If you enjoy train rides and seeing the American countryside, then Amtrak is the way to go. Its nationwide rail network has more than 500 stations located in each of the continental United States, with the sole exceptions of South Dakota and Wyoming. You might also find the fare structure refreshing: Because you get the best fares straight from Amtrak, there's no need to shop around on other travel booking sites. And except for the occasional online-only promo, you'll get the same price whether you book online, at the station or by phone.
That said, there are a few reliable ways of scoring cheap – or at least cheaper – Amtrak tickets.
Amtrak ticket prices generally don't fluctuate up and down like airline tickets. Instead, Amtrak seats are sold in fare "buckets," starting with the cheapest fares first. Once all the tickets in that bucket have been depleted, the price goes up to the next highest fare. Amtrak tickets go on sale 11 months before the scheduled departure, and the cheap seats go fast on popular routes – so the sooner you can shop, the better. If that exact fare were to be part of a sale at a later date, customers say that Amtrak is usually good about matching the price; all you have to do is call.
Even a short-advance purchase can save you money, because many routes offer an automatic "Saver Fare" discount of 20 to 25 percent if you buy at least two weeks ahead of time. But there's a catch: Those Saver Fares only apply to the cheapest pricing bucket.
Buy in Bulk, or Share
If you plan a short period of intensive train travel, you can save by purchasing a USA Rail Pass – Amtrak's version of a punch card. It's available for nationwide routes or a California-only option. If you're traveling in a group on a long-distance route and aren't up to sleeping in coach, you can also save by sharing a sleeping room. The rooms are priced according to the space, not the occupancy, with up to four people allowed in most family rooms. Better yet, the price of the room includes free meals in the dining car.
Join Amtrak Guest Rewards
While joining Amtrak Guest Rewards doesn't get you immediate discounts, it does let you earn points that work almost exactly like airline frequent flyer miles. Amtrak miles are based on what you pay instead of how far you travel. You earn a base of two points per every dollar you spend on Amtrak tickets, plus bonuses for traveling in business class or Acela first class. Free tickets can be redeemed starting at just 800 points, and new members receive a 500-point bonus after meeting a few conditions – so you might get to those free fares sooner than you expect. You can also buy extra points to bolster your account, and every so often, buying points and redeeming them for a ticket actually works out to be cheaper than buying the ticket itself.
Tune in to Amtrak
Amtrak releases weekly specials, called SmartFares, and sporadic three-day flash sales and holiday specials; for example, they offer "Track Friday" specials on Black Friday. They also offer sporadic specials discounts for special occasions, such as families doing campus visits or traveling with children. Stay tuned to their website and social media sites so you don't miss out.
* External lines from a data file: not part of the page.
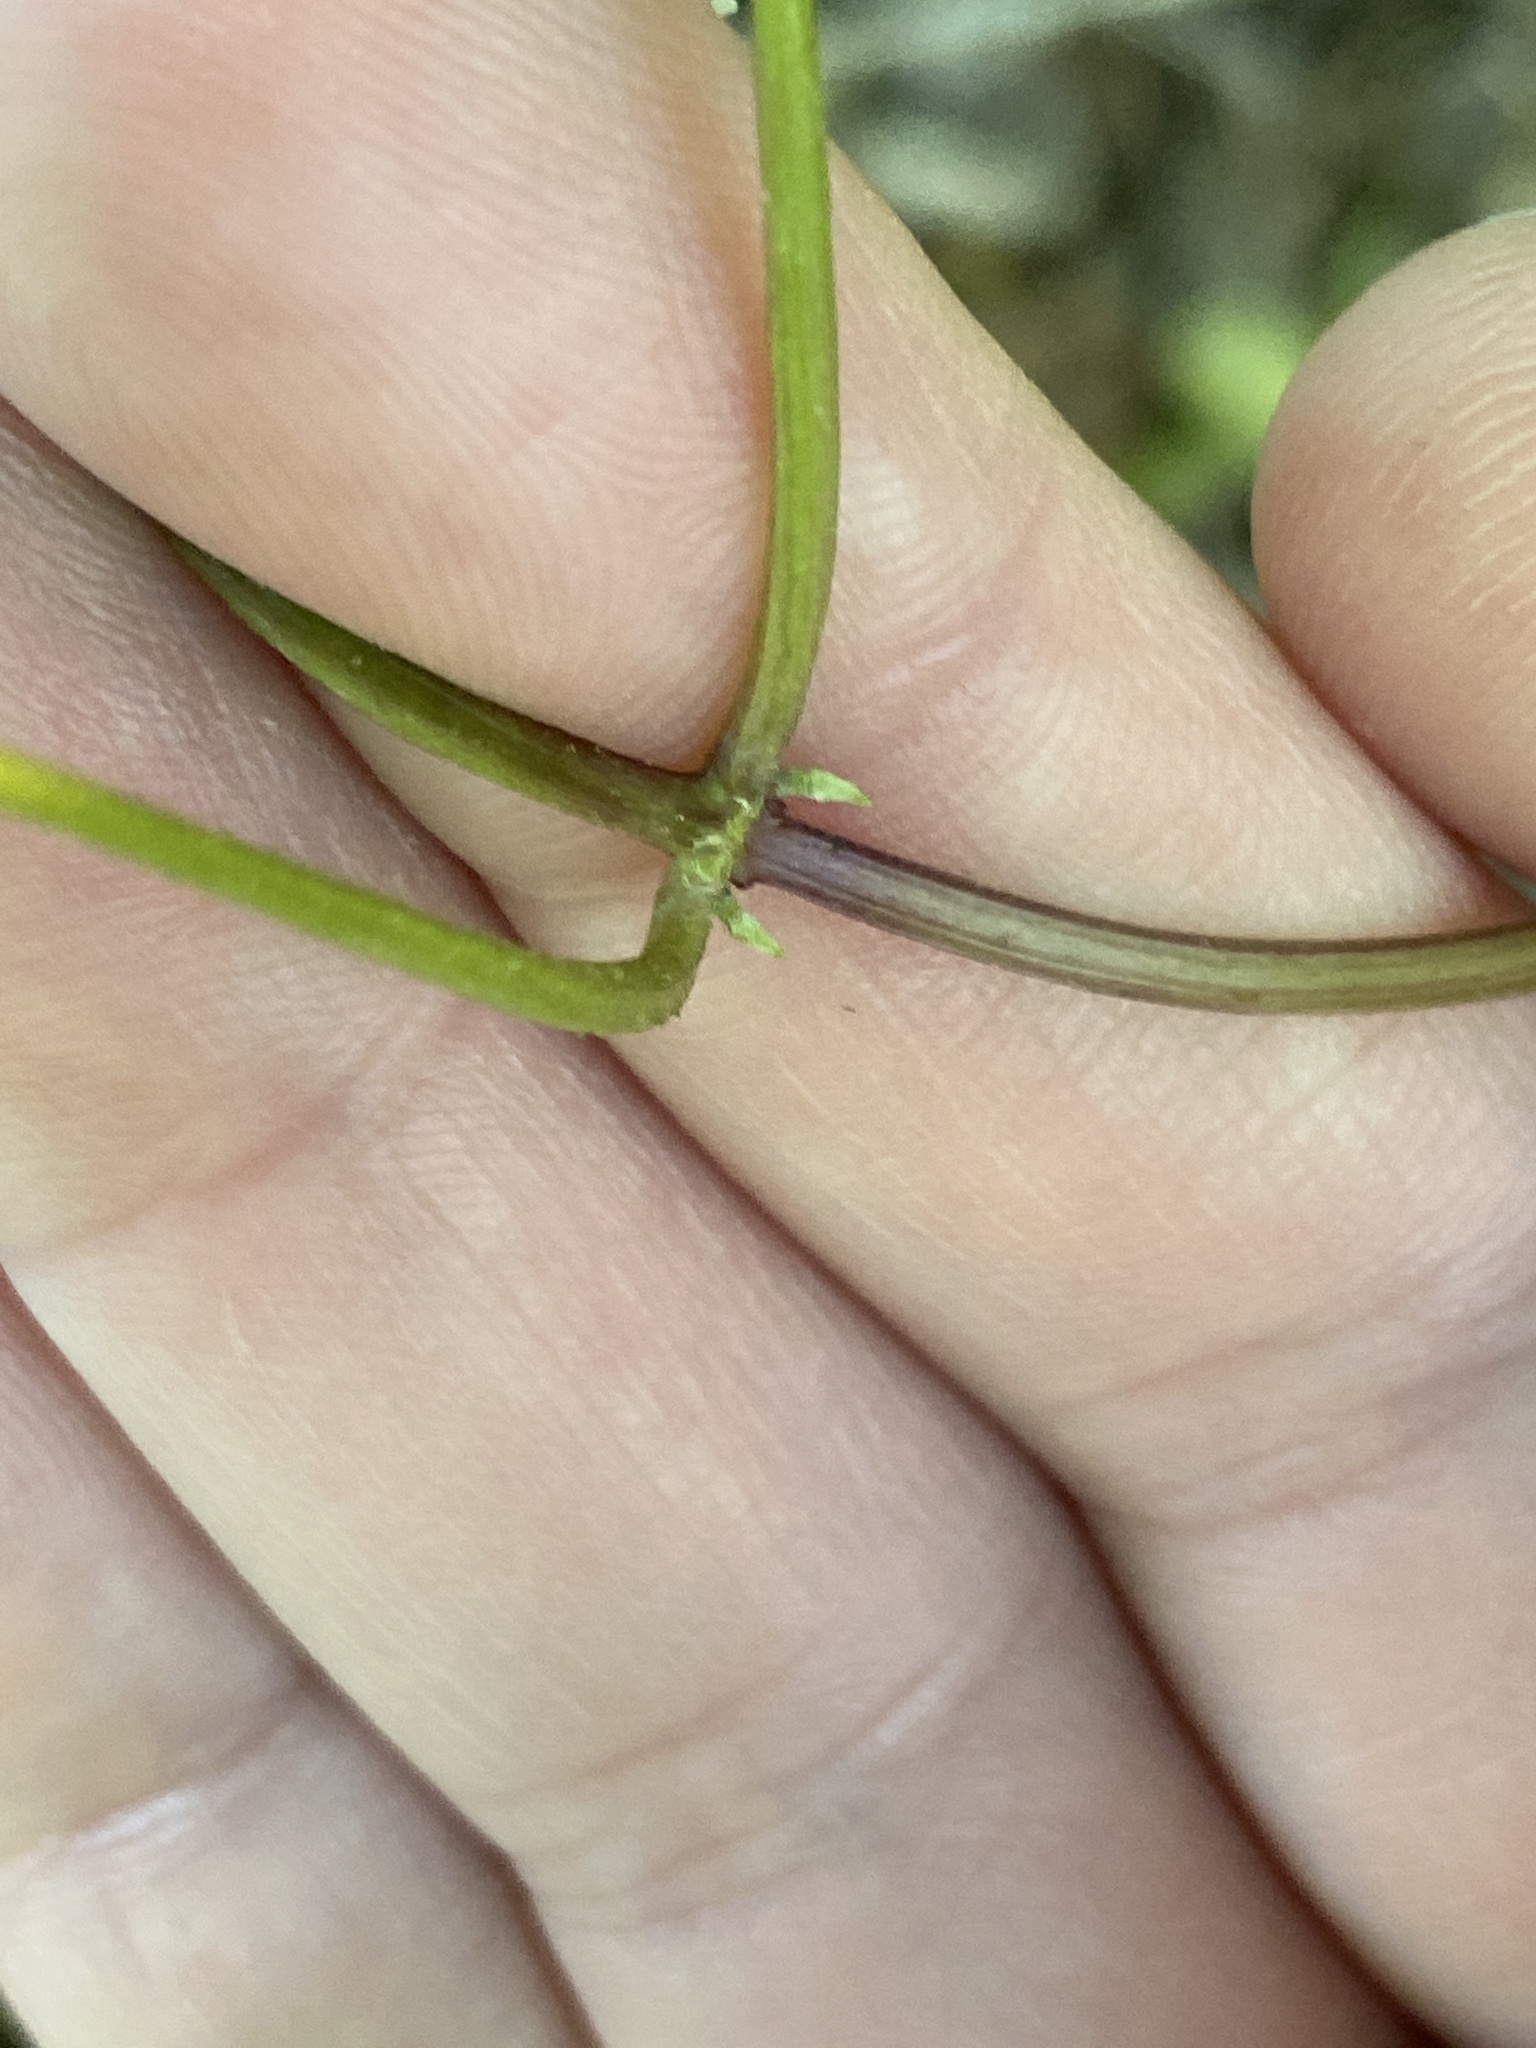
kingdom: Plantae
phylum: Tracheophyta
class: Magnoliopsida
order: Asterales
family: Asteraceae
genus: Mikania
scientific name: Mikania scandens
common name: Climbing hempvine
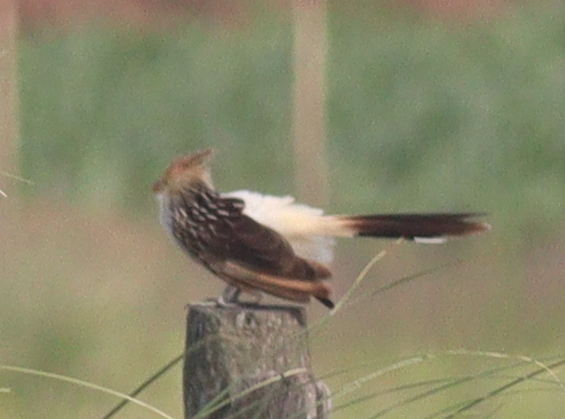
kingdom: Animalia
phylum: Chordata
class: Aves
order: Cuculiformes
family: Cuculidae
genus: Guira
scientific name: Guira guira
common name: Guira cuckoo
You can also follow deal aggregators like RailServe on Facebook, where they faithfully announce Amtrak's latest deals as soon as those come out. In addition, RailServe is one of the best sources of Amtrak promo codes, which are usually offered in connection with special events but advertised only rarely, if at all.
Join Partner Organizations
Amtrak has ongoing discounts for seniors, students, military personnel and their families, and passengers with disabilities. If you don't fall into one of those groups, you can also get discounts if you're a member of AAA, Veterans Advantage or the National Association of Railroad Passengers. If you're booking multiple tickets or taking a long trip, your discount savings might be more than the cost of joining the organization. However, you might lose your membership discount if you make last-minute changes to your tickets.